◆ Stored items from a collection
▬▬▬▬▬▬

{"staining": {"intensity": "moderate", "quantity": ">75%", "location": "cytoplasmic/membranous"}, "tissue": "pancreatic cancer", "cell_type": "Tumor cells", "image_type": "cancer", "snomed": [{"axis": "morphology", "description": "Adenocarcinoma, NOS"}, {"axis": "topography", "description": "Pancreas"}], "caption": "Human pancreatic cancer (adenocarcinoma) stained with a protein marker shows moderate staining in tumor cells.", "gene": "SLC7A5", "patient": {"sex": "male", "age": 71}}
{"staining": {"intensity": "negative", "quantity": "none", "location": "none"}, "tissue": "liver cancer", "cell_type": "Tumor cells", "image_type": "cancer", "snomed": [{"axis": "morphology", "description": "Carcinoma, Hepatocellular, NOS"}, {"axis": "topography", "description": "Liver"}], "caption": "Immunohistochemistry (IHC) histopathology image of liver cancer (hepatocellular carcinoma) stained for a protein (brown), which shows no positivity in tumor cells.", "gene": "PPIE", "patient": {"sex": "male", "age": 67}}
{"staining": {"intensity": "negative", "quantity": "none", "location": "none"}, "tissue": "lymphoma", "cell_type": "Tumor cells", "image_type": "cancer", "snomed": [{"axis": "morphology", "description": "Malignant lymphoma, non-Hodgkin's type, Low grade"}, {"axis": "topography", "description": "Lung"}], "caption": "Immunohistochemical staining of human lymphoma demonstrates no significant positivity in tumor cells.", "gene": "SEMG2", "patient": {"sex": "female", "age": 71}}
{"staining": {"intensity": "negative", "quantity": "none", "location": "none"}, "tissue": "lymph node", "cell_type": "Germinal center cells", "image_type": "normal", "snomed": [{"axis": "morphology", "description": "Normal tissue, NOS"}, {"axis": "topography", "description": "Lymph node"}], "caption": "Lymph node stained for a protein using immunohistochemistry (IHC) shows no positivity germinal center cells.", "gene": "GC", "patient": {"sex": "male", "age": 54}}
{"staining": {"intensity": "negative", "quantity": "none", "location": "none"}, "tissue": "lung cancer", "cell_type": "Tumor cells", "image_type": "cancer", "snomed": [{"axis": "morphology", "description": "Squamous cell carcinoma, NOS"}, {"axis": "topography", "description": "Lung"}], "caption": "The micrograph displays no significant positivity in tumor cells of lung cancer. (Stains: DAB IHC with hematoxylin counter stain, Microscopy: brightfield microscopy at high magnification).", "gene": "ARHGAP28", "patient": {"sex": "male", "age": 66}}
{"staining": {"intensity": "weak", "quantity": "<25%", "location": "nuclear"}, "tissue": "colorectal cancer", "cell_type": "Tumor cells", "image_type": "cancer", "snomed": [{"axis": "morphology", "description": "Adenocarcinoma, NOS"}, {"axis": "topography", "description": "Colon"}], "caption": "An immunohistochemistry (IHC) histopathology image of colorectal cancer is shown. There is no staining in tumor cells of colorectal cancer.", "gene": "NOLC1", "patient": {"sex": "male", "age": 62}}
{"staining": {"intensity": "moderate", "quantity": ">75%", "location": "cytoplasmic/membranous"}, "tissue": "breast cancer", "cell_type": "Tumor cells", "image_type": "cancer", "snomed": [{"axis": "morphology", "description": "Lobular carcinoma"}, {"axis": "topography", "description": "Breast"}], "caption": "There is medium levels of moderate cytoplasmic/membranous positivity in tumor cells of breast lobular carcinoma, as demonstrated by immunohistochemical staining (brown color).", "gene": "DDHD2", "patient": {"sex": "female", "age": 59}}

▬▬▬▬▬▬

◆ TASK DETAILS
Only the lines with "female" are needed; find them in the records and copy each one.

◆ SOLUTION FOR THIS TASK
{"staining": {"intensity": "negative", "quantity": "none", "location": "none"}, "tissue": "lymphoma", "cell_type": "Tumor cells", "image_type": "cancer", "snomed": [{"axis": "morphology", "description": "Malignant lymphoma, non-Hodgkin's type, Low grade"}, {"axis": "topography", "description": "Lung"}], "caption": "Immunohistochemical staining of human lymphoma demonstrates no significant positivity in tumor cells.", "gene": "SEMG2", "patient": {"sex": "female", "age": 71}}
{"staining": {"intensity": "moderate", "quantity": ">75%", "location": "cytoplasmic/membranous"}, "tissue": "breast cancer", "cell_type": "Tumor cells", "image_type": "cancer", "snomed": [{"axis": "morphology", "description": "Lobular carcinoma"}, {"axis": "topography", "description": "Breast"}], "caption": "There is medium levels of moderate cytoplasmic/membranous positivity in tumor cells of breast lobular carcinoma, as demonstrated by immunohistochemical staining (brown color).", "gene": "DDHD2", "patient": {"sex": "female", "age": 59}}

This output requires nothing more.